Governments of the day have systematically destroyed jobs

TT Bureau Published 08.09.15, 12:00 AM

Last year, then finance minister P. Chidambaram had promised tens of thousands of banking jobs. It was, of course, a vote-gathering gambit. The Congress failed to return to power and the jobs (but for those strictly necessary) never saw the light of day. The Narendra Modi government has started with a different agenda and public sector jobs as an alternative to dole isn't one of them. This, of course, is the simplest way in which the government destroys jobs. Just big promises that aren't kept. There are more complex ways to achieve the same thing.

Take, for instance, government projects. The last central cabinet was excellent at this. It would announce that so many miles of highways were being constructed or so many kilometres of railway tracks were being added. But there was no budget and no will to implement these plans. All the money available went to social schemes such as the Mahatma Gandhi National Rural Employment Guarantee Act.

These are involuntary developments. But the government can be in more active job destruction mode. Take the number of permissions required to set up a new business unit. This is the era of startups between an Ola and a Uber or between an E-bay and a Quikr is a matter of who comes first. An early government go ahead is thus imperative.

According to doingbusiness.org, in India you need an average of 13 days and 30 procedures to set up a company. And that's being lucky. Other people who generate the same statistic place it at much higher. One of the first promises Modi made when he was voted to power was to make it easier to do business in India. But evidence of the ground shows that we still have a long way to go.

The real reason is that Indians are overly fond of heritage. For very many years the Union Budget used to be presented at 5 pm. Ever wondered why? It's a tradition which started with the House of Parliament in London (which is five-and-a-half hours removed in time) commencing the day's proceedings at 11 am.

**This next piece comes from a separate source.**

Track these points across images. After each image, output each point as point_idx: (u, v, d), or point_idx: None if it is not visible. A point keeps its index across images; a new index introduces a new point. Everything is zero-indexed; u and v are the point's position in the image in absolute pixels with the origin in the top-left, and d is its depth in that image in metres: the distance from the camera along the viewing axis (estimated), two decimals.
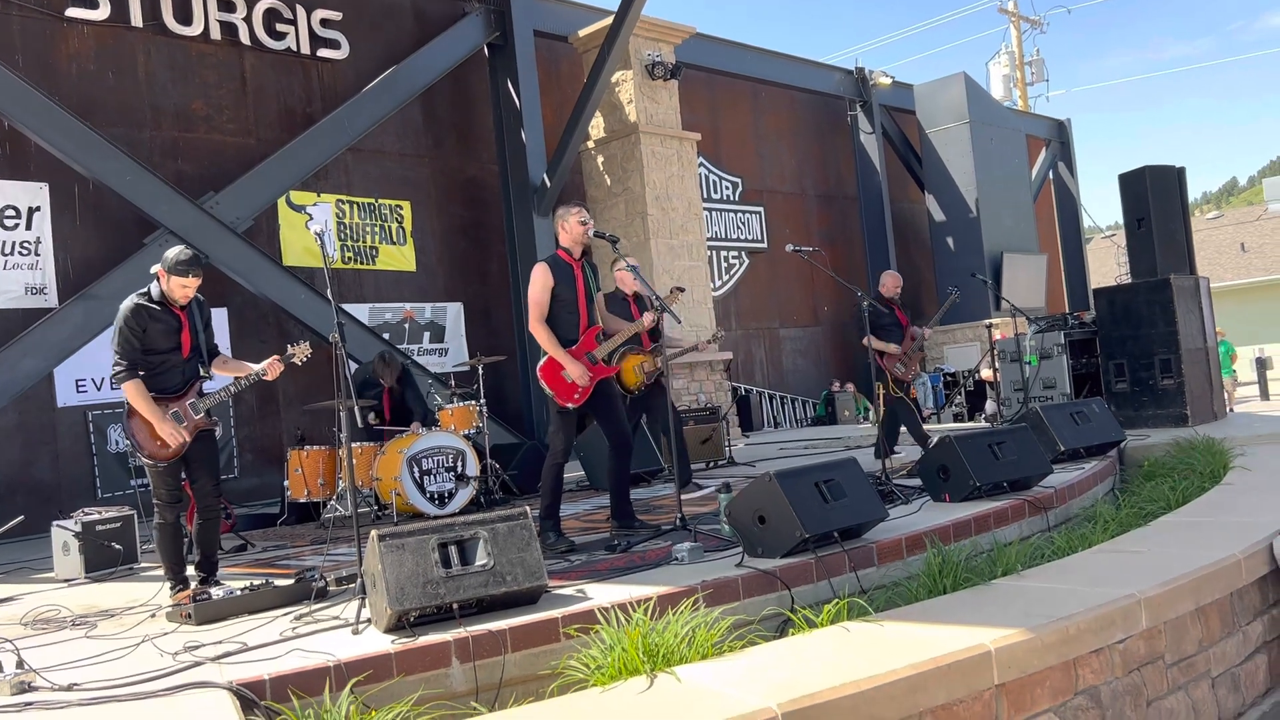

This would give punters on the London stock exchange a chance to buy and sell their India securities. By the same yardstick, laws remain on our books which have no relevance to the environment today. Some heinous crimes attract a fine of just Rs 1,000. At the same time, the punishment includes a prison sentence of 20 years. At one time perhaps, 20 years was comparable to Rs 1,000. Today Rs 1,000 is something you give a monkey when you run out of peanuts.

Every year, new laws are enacted. Take the minimum salary as prescribed by the government. It is nobody's case that there should not be a minimum salary; in its absence workers can be exploited. But the government feels it is at liberty to dictate how much should be given. The Payment of Gratuity Act and the Payment of Bonus Act are self explanatory. Just like the minimum support price for sugarcane, for instance have driven mills out of business, all payments made in a policy vacuum and ignorance of the real nature of the harvest can lead to disaster. But, then, farmers are a very strong lobby.

There are several other ways in which the government destroys jobs. The labour laws of the land would apparently seem to encourage job continuity. But the truth is just the reverse. Several industrial units have closed down because the government failed to recognise this. The mills in Mumbai - stark eyesores now being converted into residential property - are a testimony to this short sightedness.

In other places, workers were given a voluntary retirement scheme. Any government may start with the best of intentions but the involuntary consequences of its actions can cripple labour. So is it not better for the Prime Minister and the rest of his tribe to concentrate on meeting leaders from other countries. That way everyone is kept busy - and happy.